I don’t know what happened to Alyssa either, ultimately. Since becoming trapped in the bunker, I’d tried not to let myself dwell on the possibilities—whether she was still alive somewhere out there, or had instead joined the ranks of the walking dead. In either case, she was gone. Out of reach. In truth, I’d lost her long before the zombies came. Our story was over before this one began. A good friend of mine had told me—shortly after Alyssa and I split up—that divorce was like a death without a corpse, and that I had to grieve and mourn just like I’d have had to do if she’d died.

Thinking too much about Alyssa’s possible fate only led to more heartbreak and frustration. Late at night, I told myself that she’d escaped. I imagined her somewhere else, maybe in a police station or an Army base or maybe on a boat, out to sea and out of the zombies’ reach.
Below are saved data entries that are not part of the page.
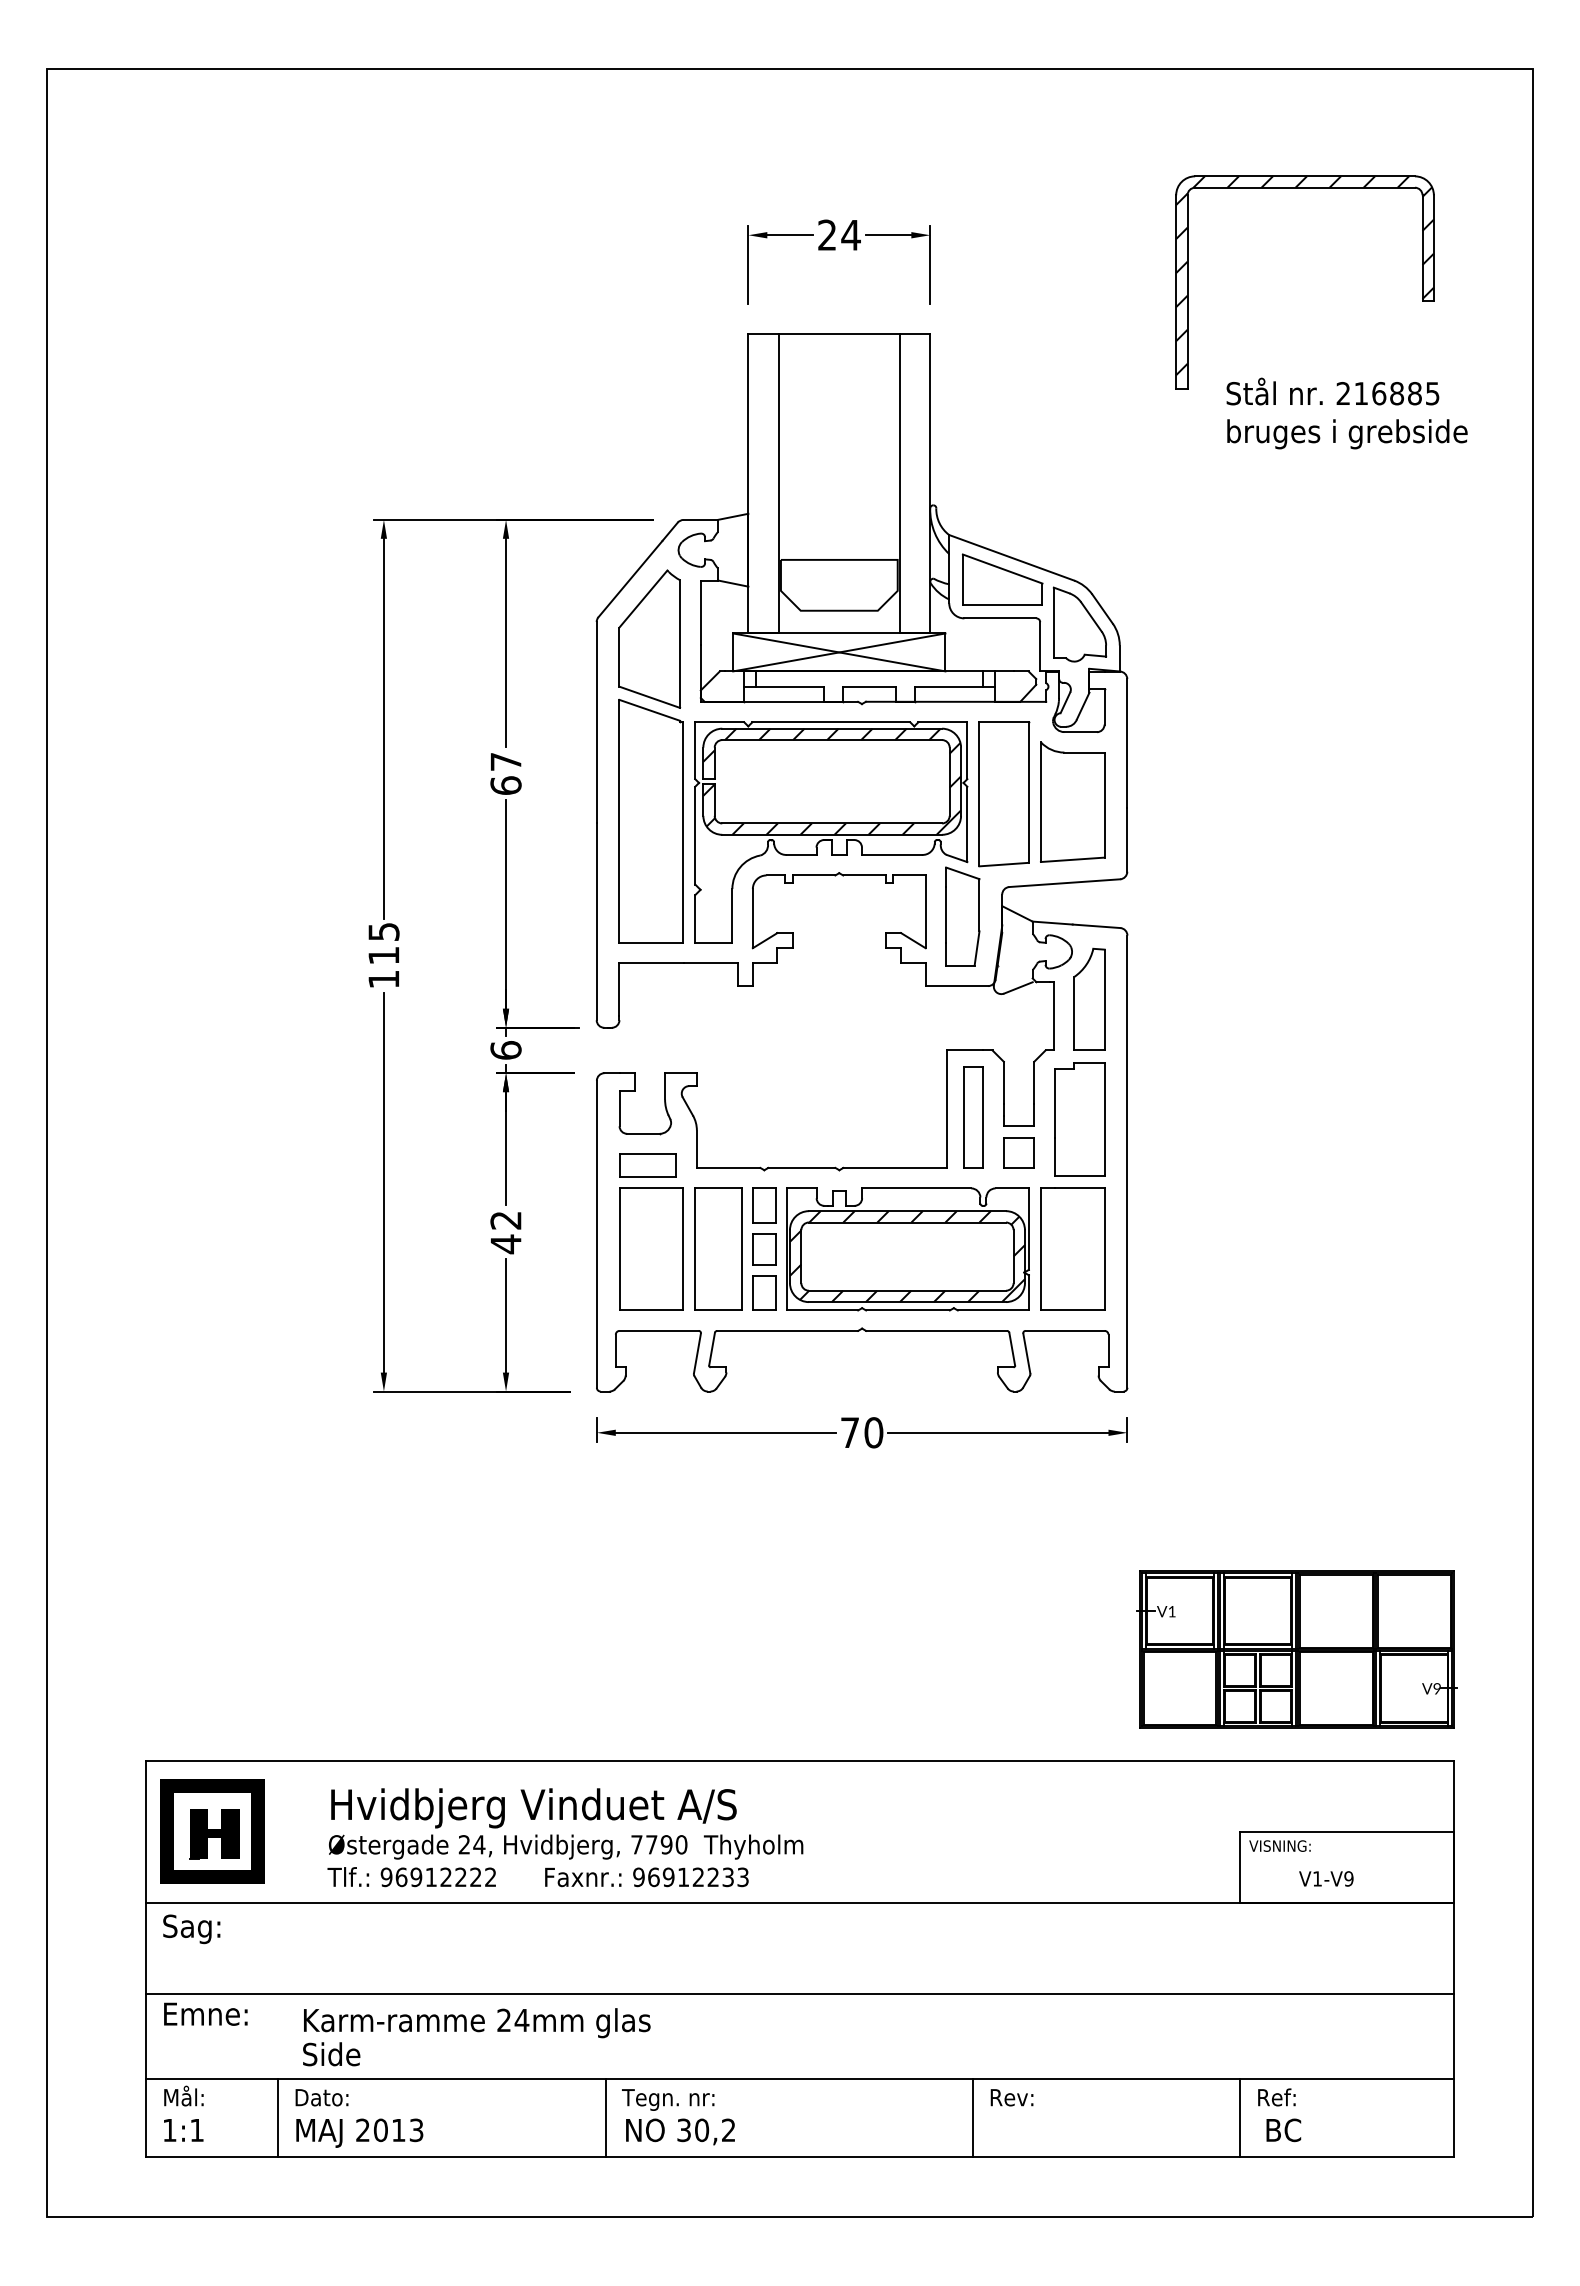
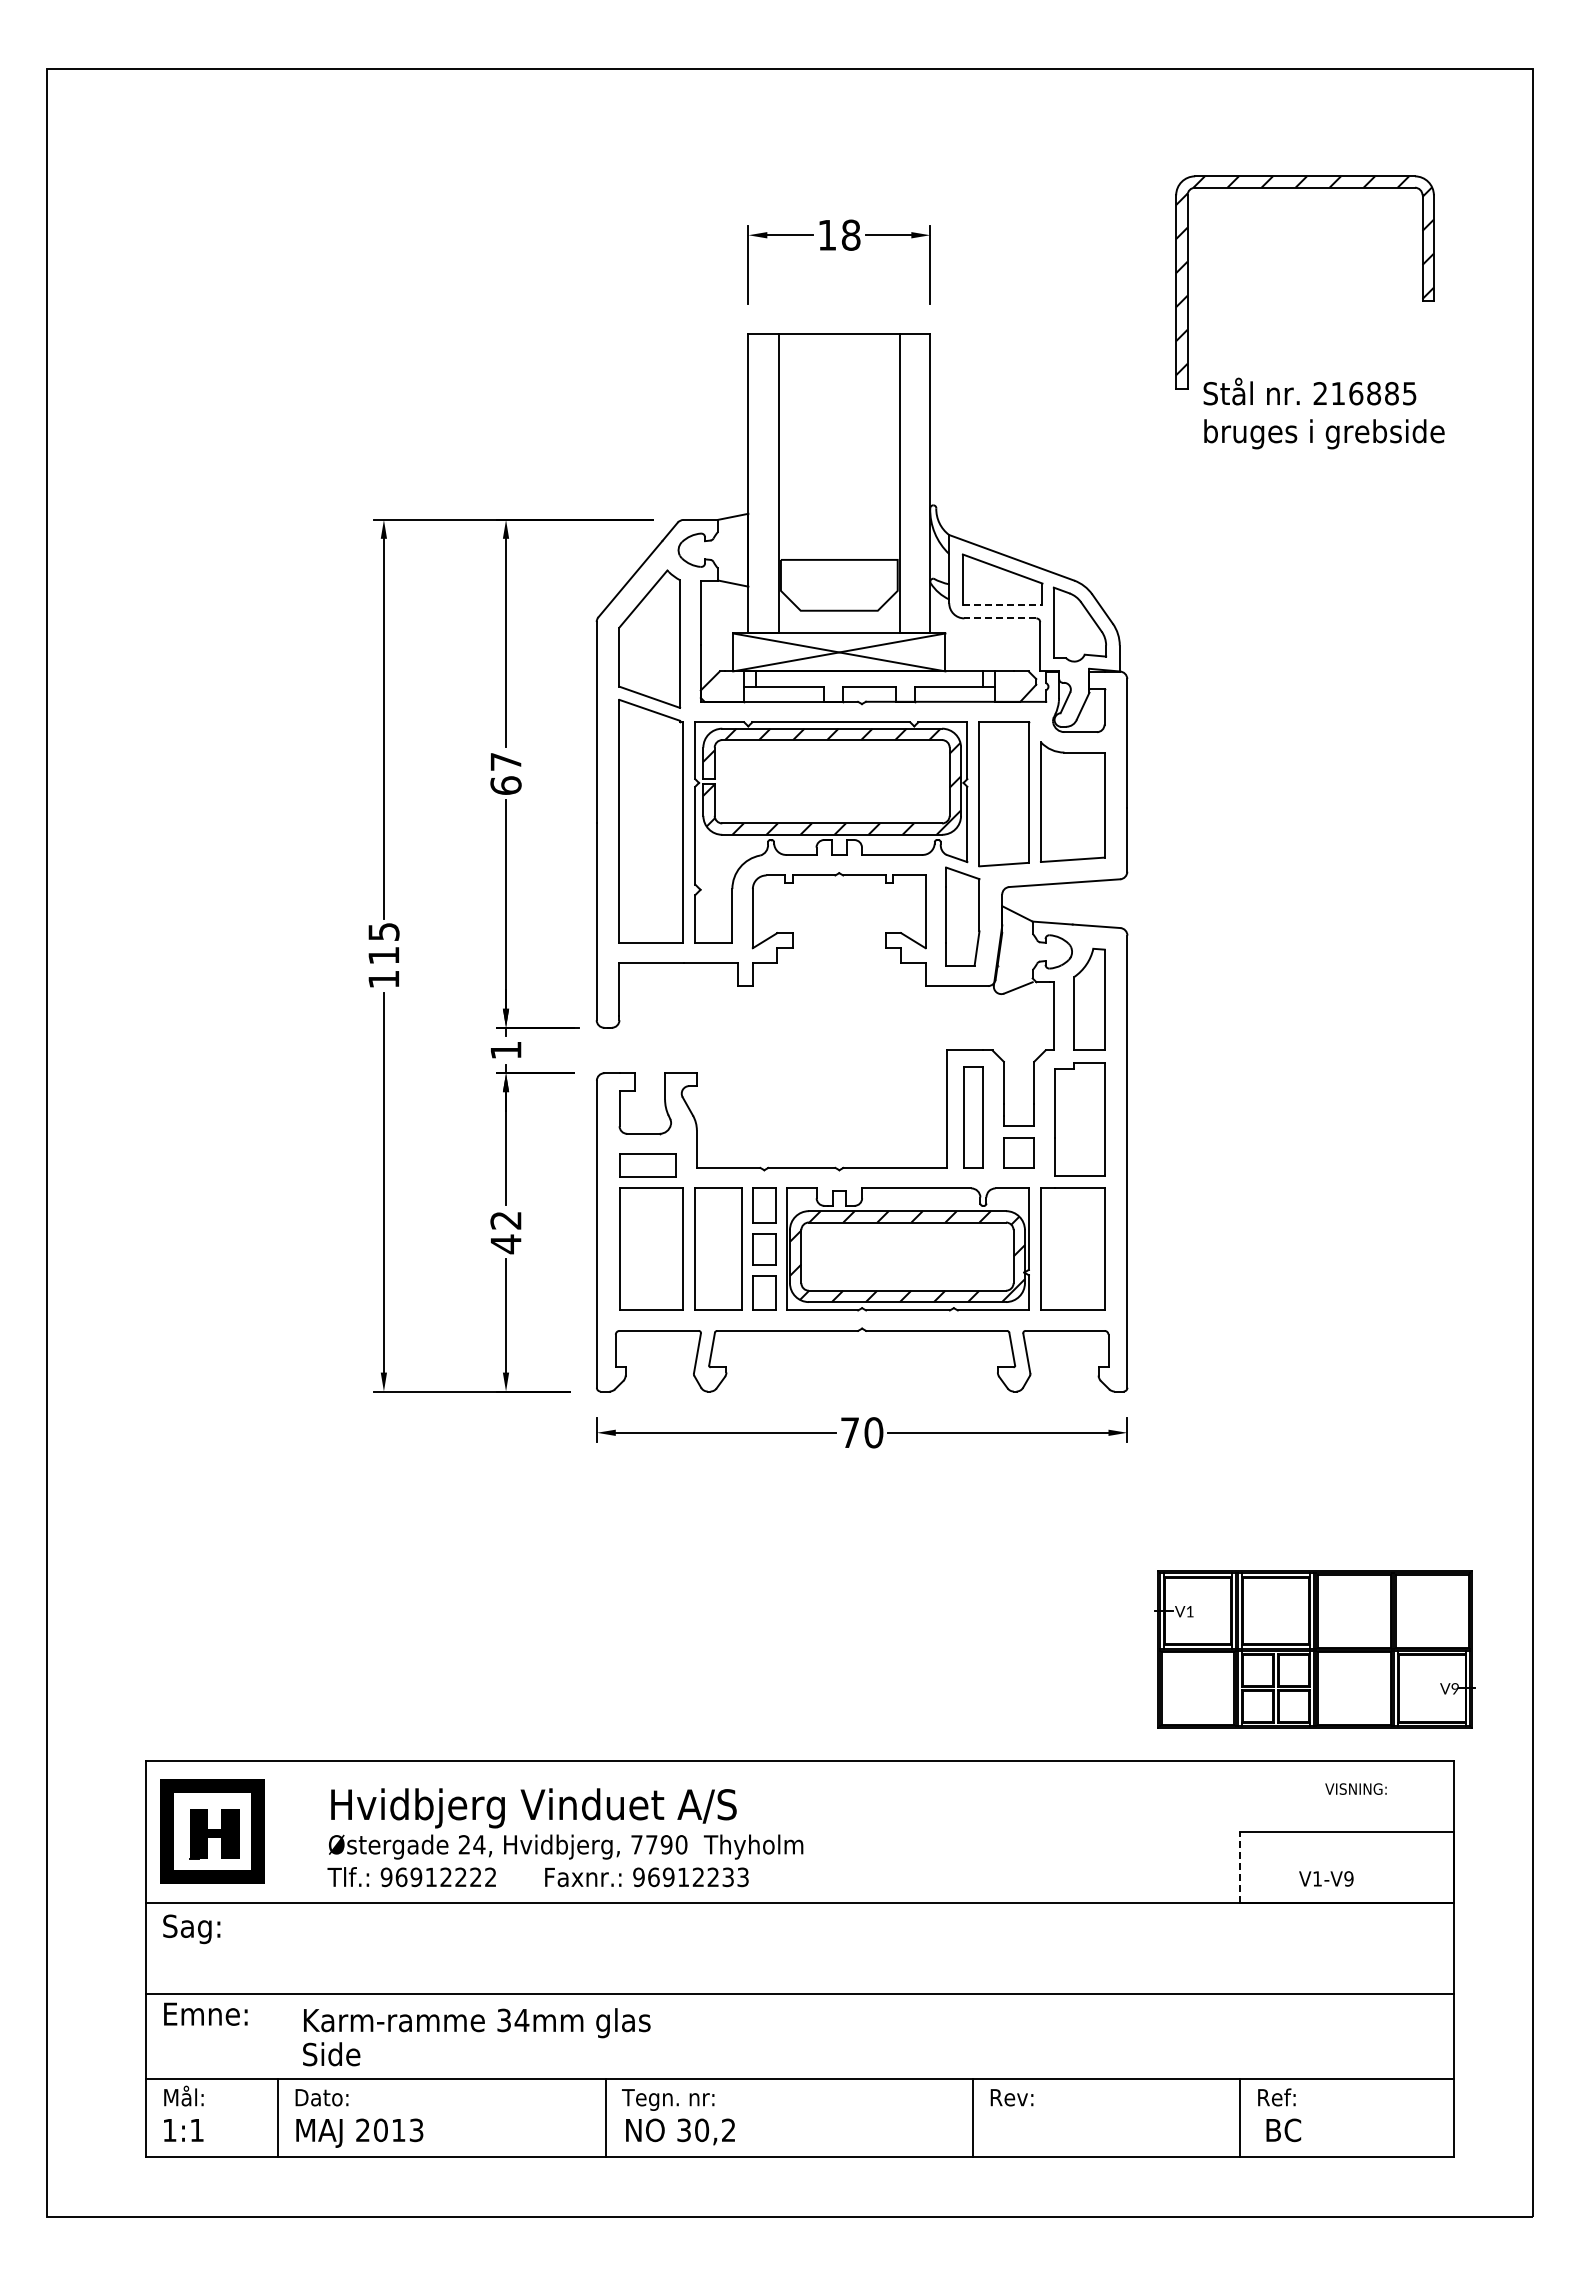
text at (839, 234): 24 -> 18
text at (1346, 413) position: (1346, 413) -> (1323, 413)
line at (1002, 604): solid -> dashed
line at (999, 618): solid -> dashed
text at (505, 1050): 6 -> 1
part at (1296, 1649) position: (1296, 1649) -> (1314, 1649)
text at (1279, 1845) position: (1279, 1845) -> (1355, 1788)
line at (1240, 1867): solid -> dashed
text at (503, 2020): 24mm -> 34mm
I imagined her happy and alive, and maybe missing me. Somehow, that made my sense of loss much more profound.

* * *

I sat there in the incinerator room, overwhelmed with remorse, battered by my guilty conscience and sick to my stomach over everything from the way I’d treated Alyssa to the murder I’d just committed, and wondered again why I even bothered. What was the point in all this? Why keep struggling, trapped beneath a mountain with a bunch of madmen and slowly starving to death? Why not just end it all right now? Just start the incinerator up and climb inside, or poke my head outside and offer myself up as a snack to the zombies. Not that I’d be much of a meal for them, not with all the weight I’d lost.

I thought about the people we’d lost in the first few days of the siege—folks like Annie Leavell, a very kind, generous and gregarious woman who had worked in one of the Pocahontas’s shops and had passed away from a heart attack on our third day here, and Ryan Burack, a tourist from Wisconsin who’d been staying in the hotel when the shit hit the fan and died our first night in the bunker, passing quietly in his sleep. We never figured out the cause. We hadn’t even known Ryan’s name until we pulled out his wallet after his death. We knew that Annie had a daughter, Chesya, who she’d talked about all the time. It felt wrong, not being able to inform her daughter of her death.

We’d put Annie and Ryan and all the others into the incinerator, because it was the only way to dispose of their bodies. It had been a solemn, if gruesome task. We’d treated them with respect—offered words of peace and mumbled prayers before we sent them on their way, reducing them to ashes. Had they been the lucky ones? Annie had, quite literally, died laughing. At least she’d gone out relatively happy, despite the circumstances. At least she hadn’t died on an empty stomach. Would I be able to say the same? At that point, it seemed like it would be a lot easier just to give up and give in.

But I didn’t. I didn’t think about it. I didn’t have to. It was instinct. Pure, primal instinct. When Chuck and the others knocked on the door a moment later, I forgot all about Alyssa and Annie all of the things that had gone wrong in my life, and went right back to doing what I had to do to survive.